* What to produce: From the line with "right knee: (1327, 766)" to the line with "right shoulder: (1456, 677)", retype every line exactly, including those two, and leave out the rest of the data below.

*** Begin section ***

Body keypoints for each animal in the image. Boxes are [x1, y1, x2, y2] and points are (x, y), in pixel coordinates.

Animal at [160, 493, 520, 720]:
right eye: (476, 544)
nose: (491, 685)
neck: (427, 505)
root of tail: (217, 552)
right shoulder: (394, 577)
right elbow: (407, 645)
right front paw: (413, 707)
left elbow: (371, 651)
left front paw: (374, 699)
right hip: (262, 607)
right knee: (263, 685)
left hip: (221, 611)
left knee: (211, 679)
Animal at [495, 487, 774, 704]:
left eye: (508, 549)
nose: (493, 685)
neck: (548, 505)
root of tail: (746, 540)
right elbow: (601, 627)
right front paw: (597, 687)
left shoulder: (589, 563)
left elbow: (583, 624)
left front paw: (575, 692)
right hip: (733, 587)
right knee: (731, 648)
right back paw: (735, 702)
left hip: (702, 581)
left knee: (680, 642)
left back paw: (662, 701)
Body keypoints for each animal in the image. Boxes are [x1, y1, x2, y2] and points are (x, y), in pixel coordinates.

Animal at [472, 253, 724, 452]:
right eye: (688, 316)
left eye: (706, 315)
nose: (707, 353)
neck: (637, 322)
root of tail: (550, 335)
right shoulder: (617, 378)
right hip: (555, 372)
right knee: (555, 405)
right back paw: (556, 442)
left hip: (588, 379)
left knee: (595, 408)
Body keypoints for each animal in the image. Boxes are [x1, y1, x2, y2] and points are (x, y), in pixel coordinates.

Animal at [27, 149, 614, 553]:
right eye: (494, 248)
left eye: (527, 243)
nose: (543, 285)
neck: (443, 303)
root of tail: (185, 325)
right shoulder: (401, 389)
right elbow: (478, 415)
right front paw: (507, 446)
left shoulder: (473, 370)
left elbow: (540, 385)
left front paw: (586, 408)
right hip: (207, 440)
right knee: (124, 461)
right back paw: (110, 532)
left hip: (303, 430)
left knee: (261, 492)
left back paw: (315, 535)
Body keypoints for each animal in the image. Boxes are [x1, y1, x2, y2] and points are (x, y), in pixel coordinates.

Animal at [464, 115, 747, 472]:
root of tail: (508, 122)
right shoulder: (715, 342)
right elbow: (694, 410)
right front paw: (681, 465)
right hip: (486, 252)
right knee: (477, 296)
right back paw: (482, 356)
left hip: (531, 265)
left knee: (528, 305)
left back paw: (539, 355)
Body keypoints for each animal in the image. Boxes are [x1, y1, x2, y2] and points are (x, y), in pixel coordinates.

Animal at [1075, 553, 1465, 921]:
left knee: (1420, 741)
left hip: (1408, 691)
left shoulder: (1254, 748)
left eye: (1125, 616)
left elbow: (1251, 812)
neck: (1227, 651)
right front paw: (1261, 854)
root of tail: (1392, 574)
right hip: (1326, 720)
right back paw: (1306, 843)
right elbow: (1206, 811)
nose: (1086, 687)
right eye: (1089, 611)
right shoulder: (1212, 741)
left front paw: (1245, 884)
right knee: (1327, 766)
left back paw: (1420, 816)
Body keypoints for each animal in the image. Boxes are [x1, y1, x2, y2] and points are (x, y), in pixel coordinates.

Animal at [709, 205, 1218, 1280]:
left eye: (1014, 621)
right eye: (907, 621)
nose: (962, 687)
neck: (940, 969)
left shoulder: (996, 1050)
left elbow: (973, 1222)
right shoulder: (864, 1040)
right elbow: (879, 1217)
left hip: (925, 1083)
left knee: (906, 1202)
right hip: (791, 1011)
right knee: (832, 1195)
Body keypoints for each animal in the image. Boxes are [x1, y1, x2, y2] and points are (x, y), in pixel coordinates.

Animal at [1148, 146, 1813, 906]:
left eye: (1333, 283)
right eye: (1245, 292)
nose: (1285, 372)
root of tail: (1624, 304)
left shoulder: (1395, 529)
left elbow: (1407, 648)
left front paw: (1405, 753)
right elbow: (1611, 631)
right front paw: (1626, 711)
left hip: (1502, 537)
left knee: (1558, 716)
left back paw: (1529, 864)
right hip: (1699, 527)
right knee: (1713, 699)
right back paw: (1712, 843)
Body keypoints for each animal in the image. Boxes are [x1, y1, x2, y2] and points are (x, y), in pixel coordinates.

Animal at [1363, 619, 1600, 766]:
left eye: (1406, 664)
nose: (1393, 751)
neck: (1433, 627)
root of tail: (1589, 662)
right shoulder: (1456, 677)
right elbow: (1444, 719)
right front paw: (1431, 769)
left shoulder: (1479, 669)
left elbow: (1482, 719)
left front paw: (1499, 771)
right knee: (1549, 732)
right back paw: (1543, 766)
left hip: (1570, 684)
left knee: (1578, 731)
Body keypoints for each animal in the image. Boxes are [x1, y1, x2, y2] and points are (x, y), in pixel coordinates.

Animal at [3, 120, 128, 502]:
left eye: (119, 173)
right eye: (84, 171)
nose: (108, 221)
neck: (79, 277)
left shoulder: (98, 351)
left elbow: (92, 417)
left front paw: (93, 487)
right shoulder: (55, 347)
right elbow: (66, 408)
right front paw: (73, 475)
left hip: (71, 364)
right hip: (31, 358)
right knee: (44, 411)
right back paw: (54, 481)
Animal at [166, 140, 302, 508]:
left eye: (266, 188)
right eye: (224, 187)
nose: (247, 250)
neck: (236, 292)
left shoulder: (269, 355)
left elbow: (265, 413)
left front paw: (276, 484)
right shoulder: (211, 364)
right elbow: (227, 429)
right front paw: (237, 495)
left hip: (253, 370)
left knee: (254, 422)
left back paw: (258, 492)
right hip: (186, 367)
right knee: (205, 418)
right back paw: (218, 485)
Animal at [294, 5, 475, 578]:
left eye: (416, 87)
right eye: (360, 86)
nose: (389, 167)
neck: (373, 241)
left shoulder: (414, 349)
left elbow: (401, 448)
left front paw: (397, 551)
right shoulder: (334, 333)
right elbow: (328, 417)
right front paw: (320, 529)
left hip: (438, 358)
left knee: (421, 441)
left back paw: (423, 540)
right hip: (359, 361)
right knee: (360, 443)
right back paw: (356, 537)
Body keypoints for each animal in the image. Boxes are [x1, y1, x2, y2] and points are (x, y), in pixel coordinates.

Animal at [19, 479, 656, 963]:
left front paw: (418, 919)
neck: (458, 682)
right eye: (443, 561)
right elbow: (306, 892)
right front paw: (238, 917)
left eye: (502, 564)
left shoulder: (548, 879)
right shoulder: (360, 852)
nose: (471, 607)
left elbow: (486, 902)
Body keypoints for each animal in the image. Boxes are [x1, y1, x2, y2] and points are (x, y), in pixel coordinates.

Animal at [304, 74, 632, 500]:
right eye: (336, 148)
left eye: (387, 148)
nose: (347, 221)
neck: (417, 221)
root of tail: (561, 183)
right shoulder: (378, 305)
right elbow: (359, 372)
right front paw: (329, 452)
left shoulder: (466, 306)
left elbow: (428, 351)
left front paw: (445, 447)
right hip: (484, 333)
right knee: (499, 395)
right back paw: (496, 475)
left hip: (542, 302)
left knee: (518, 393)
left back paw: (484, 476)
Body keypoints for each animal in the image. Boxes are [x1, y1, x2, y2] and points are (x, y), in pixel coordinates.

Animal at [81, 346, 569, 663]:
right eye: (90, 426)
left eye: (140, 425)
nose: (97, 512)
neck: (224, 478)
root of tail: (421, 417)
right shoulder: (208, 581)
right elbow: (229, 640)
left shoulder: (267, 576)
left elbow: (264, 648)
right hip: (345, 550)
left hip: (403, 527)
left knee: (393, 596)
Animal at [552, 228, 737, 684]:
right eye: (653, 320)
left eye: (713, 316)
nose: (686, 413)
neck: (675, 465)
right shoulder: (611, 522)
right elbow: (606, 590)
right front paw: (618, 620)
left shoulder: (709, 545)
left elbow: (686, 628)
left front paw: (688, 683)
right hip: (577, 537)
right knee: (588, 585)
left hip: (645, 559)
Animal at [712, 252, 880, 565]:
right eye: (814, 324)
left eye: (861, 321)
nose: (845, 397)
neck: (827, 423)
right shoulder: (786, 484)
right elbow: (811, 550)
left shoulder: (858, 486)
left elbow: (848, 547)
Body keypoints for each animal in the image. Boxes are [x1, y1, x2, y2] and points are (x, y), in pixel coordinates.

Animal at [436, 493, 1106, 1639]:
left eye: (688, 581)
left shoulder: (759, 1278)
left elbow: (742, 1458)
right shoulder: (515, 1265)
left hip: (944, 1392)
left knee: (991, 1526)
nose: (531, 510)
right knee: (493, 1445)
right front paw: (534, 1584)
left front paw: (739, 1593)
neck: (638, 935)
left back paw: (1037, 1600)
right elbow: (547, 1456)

*** End section ***

* Result of the exercise:
right knee: (1327, 766)
left back paw: (1420, 816)
Body keypoints for each animal in the image. Boxes are [x1, y1, x2, y2] and points are (x, y), in pixel coordinates.

Animal at [709, 205, 1218, 1280]:
left eye: (1014, 621)
right eye: (907, 621)
nose: (962, 687)
neck: (940, 969)
left shoulder: (996, 1050)
left elbow: (973, 1222)
right shoulder: (864, 1040)
right elbow: (879, 1217)
left hip: (925, 1083)
left knee: (906, 1202)
right hip: (791, 1011)
right knee: (832, 1195)
Body keypoints for each animal in the image. Boxes are [x1, y1, x2, y2] and points are (x, y), in pixel coordinates.

Animal at [1148, 146, 1813, 906]:
left eye: (1333, 283)
right eye: (1245, 292)
nose: (1285, 372)
root of tail: (1624, 304)
left shoulder: (1395, 529)
left elbow: (1407, 648)
left front paw: (1405, 753)
right elbow: (1611, 631)
right front paw: (1626, 711)
left hip: (1502, 537)
left knee: (1558, 716)
left back paw: (1529, 864)
right hip: (1699, 527)
right knee: (1713, 699)
right back paw: (1712, 843)
Body keypoints for each animal in the image. Boxes are [x1, y1, x2, y2] and points are (x, y), in pixel coordinates.

Animal at [1363, 619, 1600, 766]:
left eye: (1406, 664)
nose: (1393, 751)
neck: (1433, 627)
root of tail: (1589, 662)
right shoulder: (1456, 677)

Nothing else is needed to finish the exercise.